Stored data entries

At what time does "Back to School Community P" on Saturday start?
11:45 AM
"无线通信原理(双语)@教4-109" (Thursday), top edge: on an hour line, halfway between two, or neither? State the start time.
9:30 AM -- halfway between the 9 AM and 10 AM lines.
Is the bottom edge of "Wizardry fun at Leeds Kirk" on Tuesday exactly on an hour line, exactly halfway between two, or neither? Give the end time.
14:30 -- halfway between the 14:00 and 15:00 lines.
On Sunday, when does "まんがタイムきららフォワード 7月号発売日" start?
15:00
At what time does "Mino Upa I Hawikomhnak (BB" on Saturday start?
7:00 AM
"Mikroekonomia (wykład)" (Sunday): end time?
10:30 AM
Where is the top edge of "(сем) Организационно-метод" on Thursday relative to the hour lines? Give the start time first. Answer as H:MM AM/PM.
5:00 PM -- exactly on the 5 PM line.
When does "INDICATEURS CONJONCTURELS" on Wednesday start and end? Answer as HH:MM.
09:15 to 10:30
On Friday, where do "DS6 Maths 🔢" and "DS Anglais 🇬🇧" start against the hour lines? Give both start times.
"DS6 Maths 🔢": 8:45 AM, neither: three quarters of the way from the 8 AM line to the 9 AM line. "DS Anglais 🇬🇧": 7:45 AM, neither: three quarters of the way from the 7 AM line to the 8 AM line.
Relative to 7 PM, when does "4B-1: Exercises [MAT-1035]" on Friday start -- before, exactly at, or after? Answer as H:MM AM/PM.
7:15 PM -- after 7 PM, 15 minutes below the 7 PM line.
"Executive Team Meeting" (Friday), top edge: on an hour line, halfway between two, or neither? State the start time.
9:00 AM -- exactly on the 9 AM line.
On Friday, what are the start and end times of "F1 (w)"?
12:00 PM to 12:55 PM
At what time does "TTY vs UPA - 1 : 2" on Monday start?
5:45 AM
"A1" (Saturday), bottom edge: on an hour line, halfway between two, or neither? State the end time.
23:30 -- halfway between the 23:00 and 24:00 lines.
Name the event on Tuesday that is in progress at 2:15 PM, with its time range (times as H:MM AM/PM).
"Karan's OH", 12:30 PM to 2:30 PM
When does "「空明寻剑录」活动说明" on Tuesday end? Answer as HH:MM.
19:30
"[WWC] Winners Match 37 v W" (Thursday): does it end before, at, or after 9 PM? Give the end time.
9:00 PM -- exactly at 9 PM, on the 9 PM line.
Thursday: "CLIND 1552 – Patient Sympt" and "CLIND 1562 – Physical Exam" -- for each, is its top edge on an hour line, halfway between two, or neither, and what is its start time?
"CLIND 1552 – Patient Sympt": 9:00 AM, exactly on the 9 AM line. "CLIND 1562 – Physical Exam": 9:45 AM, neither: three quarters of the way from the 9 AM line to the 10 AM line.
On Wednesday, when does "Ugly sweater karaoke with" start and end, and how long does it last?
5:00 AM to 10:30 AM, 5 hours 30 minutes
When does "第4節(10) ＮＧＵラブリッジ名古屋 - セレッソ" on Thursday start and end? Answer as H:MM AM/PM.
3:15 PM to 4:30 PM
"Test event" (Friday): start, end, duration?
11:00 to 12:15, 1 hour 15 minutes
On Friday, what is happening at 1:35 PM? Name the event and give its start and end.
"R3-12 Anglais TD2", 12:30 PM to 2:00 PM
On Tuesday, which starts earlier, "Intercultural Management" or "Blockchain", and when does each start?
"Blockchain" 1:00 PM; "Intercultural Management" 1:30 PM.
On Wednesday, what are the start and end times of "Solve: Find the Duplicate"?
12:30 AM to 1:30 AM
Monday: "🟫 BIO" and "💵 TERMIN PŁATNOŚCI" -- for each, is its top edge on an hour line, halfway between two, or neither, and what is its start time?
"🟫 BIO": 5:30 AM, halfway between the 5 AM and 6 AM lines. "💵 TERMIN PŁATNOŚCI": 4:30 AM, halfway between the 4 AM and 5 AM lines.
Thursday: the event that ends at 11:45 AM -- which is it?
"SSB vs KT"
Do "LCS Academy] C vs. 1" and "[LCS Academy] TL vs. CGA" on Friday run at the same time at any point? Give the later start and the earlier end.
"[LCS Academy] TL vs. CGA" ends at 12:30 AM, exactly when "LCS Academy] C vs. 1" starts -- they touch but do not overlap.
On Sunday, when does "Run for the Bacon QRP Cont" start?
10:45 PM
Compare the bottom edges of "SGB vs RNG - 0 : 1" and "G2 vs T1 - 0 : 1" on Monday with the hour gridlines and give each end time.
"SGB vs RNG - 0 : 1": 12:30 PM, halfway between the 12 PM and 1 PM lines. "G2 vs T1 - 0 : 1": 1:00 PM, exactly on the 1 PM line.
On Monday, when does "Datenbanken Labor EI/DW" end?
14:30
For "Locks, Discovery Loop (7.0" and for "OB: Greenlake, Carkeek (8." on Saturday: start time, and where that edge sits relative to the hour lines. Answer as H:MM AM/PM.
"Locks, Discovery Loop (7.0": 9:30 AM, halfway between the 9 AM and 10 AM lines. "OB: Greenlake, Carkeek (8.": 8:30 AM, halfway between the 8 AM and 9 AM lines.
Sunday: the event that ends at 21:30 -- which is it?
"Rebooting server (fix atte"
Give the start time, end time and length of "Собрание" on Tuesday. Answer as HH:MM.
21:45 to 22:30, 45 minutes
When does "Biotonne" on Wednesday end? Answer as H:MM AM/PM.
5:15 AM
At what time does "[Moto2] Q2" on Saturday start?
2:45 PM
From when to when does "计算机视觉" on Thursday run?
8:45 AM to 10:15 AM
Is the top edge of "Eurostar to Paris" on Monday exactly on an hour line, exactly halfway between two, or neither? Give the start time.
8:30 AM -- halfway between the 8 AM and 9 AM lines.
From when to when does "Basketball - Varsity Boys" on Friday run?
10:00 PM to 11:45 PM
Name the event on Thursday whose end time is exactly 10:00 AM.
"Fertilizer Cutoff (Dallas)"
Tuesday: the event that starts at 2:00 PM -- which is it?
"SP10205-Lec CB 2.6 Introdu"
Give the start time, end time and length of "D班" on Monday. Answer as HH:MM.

**DIRECTION**.
Reproduce verbatim the stretch of the data above from the line containing "Sunday: the event" through the line containing "8:30 AM -- halfway".

**RESPONSE BELOW**.
Sunday: the event that ends at 21:30 -- which is it?
"Rebooting server (fix atte"
Give the start time, end time and length of "Собрание" on Tuesday. Answer as HH:MM.
21:45 to 22:30, 45 minutes
When does "Biotonne" on Wednesday end? Answer as H:MM AM/PM.
5:15 AM
At what time does "[Moto2] Q2" on Saturday start?
2:45 PM
From when to when does "计算机视觉" on Thursday run?
8:45 AM to 10:15 AM
Is the top edge of "Eurostar to Paris" on Monday exactly on an hour line, exactly halfway between two, or neither? Give the start time.
8:30 AM -- halfway between the 8 AM and 9 AM lines.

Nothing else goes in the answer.